Written request: Rewrite every line of all the records below as a single numbered list, leaving out the blank lines.

Available data:
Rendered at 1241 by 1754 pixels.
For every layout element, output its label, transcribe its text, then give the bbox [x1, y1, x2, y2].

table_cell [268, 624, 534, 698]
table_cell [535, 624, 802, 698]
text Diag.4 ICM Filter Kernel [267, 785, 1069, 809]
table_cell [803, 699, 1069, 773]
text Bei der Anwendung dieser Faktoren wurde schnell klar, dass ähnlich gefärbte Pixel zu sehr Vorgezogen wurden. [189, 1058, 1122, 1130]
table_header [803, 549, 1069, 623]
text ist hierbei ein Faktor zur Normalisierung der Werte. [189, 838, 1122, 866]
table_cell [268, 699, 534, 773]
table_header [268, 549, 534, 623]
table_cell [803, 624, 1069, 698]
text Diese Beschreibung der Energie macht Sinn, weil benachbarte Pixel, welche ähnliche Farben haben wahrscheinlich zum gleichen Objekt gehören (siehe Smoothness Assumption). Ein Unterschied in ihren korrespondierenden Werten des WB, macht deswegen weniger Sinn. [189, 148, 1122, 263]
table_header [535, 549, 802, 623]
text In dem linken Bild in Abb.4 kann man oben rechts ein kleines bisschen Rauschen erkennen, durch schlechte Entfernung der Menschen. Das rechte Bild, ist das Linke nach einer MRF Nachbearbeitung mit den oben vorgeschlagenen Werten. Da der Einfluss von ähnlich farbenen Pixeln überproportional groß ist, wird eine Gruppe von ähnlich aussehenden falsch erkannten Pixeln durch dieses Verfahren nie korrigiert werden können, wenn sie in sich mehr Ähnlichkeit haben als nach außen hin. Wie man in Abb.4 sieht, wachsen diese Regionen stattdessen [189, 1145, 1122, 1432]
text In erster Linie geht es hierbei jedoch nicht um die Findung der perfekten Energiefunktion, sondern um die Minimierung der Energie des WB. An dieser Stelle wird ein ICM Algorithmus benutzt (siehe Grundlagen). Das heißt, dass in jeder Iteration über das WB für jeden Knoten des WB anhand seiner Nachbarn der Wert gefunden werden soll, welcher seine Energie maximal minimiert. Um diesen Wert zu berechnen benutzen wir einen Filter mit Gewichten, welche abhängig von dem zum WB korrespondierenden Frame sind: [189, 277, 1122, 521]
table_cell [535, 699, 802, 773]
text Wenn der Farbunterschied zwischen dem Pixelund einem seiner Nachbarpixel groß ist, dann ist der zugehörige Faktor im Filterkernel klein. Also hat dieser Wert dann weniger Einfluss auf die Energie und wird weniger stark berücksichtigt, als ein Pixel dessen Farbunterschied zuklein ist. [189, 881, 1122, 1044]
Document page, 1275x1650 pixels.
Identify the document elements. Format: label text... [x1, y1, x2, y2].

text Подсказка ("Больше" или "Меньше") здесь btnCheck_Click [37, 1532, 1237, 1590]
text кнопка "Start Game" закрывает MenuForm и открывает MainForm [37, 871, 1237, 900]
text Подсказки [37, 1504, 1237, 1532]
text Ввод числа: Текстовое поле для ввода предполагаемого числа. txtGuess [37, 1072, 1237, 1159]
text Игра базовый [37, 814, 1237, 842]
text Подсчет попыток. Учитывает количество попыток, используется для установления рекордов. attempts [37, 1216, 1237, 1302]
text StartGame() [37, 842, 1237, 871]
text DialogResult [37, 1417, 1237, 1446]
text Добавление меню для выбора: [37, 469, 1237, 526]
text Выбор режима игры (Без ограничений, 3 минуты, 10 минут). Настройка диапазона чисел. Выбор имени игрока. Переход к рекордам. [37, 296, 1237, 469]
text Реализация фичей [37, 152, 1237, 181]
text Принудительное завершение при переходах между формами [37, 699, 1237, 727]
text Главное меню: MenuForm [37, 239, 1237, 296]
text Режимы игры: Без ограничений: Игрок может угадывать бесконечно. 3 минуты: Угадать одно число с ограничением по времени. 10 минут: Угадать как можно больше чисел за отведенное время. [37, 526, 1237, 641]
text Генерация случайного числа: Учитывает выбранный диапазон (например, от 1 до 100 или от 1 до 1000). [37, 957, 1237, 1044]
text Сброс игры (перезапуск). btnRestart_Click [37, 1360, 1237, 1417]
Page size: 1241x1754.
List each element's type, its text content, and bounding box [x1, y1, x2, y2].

Output of the exercise:
1. Rendered at 1241 by 1754 pixels.
2. For every layout element, output its label, transcribe its text, then give the bbox [x1, y1, x2, y2].
3. table_cell [268, 624, 534, 698]
4. table_cell [535, 624, 802, 698]
5. text Diag.4 ICM Filter Kernel [267, 785, 1069, 809]
6. table_cell [803, 699, 1069, 773]
7. text Bei der Anwendung dieser Faktoren wurde schnell klar, dass ähnlich gefärbte Pixel zu sehr Vorgezogen wurden. [189, 1058, 1122, 1130]
8. table_header [803, 549, 1069, 623]
9. text ist hierbei ein Faktor zur Normalisierung der Werte. [189, 838, 1122, 866]
10. table_cell [268, 699, 534, 773]
11. table_header [268, 549, 534, 623]
12. table_cell [803, 624, 1069, 698]
13. text Diese Beschreibung der Energie macht Sinn, weil benachbarte Pixel, welche ähnliche Farben haben wahrscheinlich zum gleichen Objekt gehören (siehe Smoothness Assumption). Ein Unterschied in ihren korrespondierenden Werten des WB, macht deswegen weniger Sinn. [189, 148, 1122, 263]
14. table_header [535, 549, 802, 623]
15. text In dem linken Bild in Abb.4 kann man oben rechts ein kleines bisschen Rauschen erkennen, durch schlechte Entfernung der Menschen. Das rechte Bild, ist das Linke nach einer MRF Nachbearbeitung mit den oben vorgeschlagenen Werten. Da der Einfluss von ähnlich farbenen Pixeln überproportional groß ist, wird eine Gruppe von ähnlich aussehenden falsch erkannten Pixeln durch dieses Verfahren nie korrigiert werden können, wenn sie in sich mehr Ähnlichkeit haben als nach außen hin. Wie man in Abb.4 sieht, wachsen diese Regionen stattdessen [189, 1145, 1122, 1432]
16. text In erster Linie geht es hierbei jedoch nicht um die Findung der perfekten Energiefunktion, sondern um die Minimierung der Energie des WB. An dieser Stelle wird ein ICM Algorithmus benutzt (siehe Grundlagen). Das heißt, dass in jeder Iteration über das WB für jeden Knoten des WB anhand seiner Nachbarn der Wert gefunden werden soll, welcher seine Energie maximal minimiert. Um diesen Wert zu berechnen benutzen wir einen Filter mit Gewichten, welche abhängig von dem zum WB korrespondierenden Frame sind: [189, 277, 1122, 521]
17. table_cell [535, 699, 802, 773]
18. text Wenn der Farbunterschied zwischen dem Pixelund einem seiner Nachbarpixel groß ist, dann ist der zugehörige Faktor im Filterkernel klein. Also hat dieser Wert dann weniger Einfluss auf die Energie und wird weniger stark berücksichtigt, als ein Pixel dessen Farbunterschied zuklein ist. [189, 881, 1122, 1044]
19. Document page, 1275x1650 pixels.
20. Identify the document elements. Format: label text... [x1, y1, x2, y2].
21. text Подсказка ("Больше" или "Меньше") здесь btnCheck_Click [37, 1532, 1237, 1590]
22. text кнопка "Start Game" закрывает MenuForm и открывает MainForm [37, 871, 1237, 900]
23. text Подсказки [37, 1504, 1237, 1532]
24. text Ввод числа: Текстовое поле для ввода предполагаемого числа. txtGuess [37, 1072, 1237, 1159]
25. text Игра базовый [37, 814, 1237, 842]
26. text Подсчет попыток. Учитывает количество попыток, используется для установления рекордов. attempts [37, 1216, 1237, 1302]
27. text StartGame() [37, 842, 1237, 871]
28. text DialogResult [37, 1417, 1237, 1446]
29. text Добавление меню для выбора: [37, 469, 1237, 526]
30. text Выбор режима игры (Без ограничений, 3 минуты, 10 минут). Настройка диапазона чисел. Выбор имени игрока. Переход к рекордам. [37, 296, 1237, 469]
31. text Реализация фичей [37, 152, 1237, 181]
32. text Принудительное завершение при переходах между формами [37, 699, 1237, 727]
33. text Главное меню: MenuForm [37, 239, 1237, 296]
34. text Режимы игры: Без ограничений: Игрок может угадывать бесконечно. 3 минуты: Угадать одно число с ограничением по времени. 10 минут: Угадать как можно больше чисел за отведенное время. [37, 526, 1237, 641]
35. text Генерация случайного числа: Учитывает выбранный диапазон (например, от 1 до 100 или от 1 до 1000). [37, 957, 1237, 1044]
36. text Сброс игры (перезапуск). btnRestart_Click [37, 1360, 1237, 1417]
37. Page size: 1241x1754.
38. List each element's type, its text content, and bounding box [x1, y1, x2, y2].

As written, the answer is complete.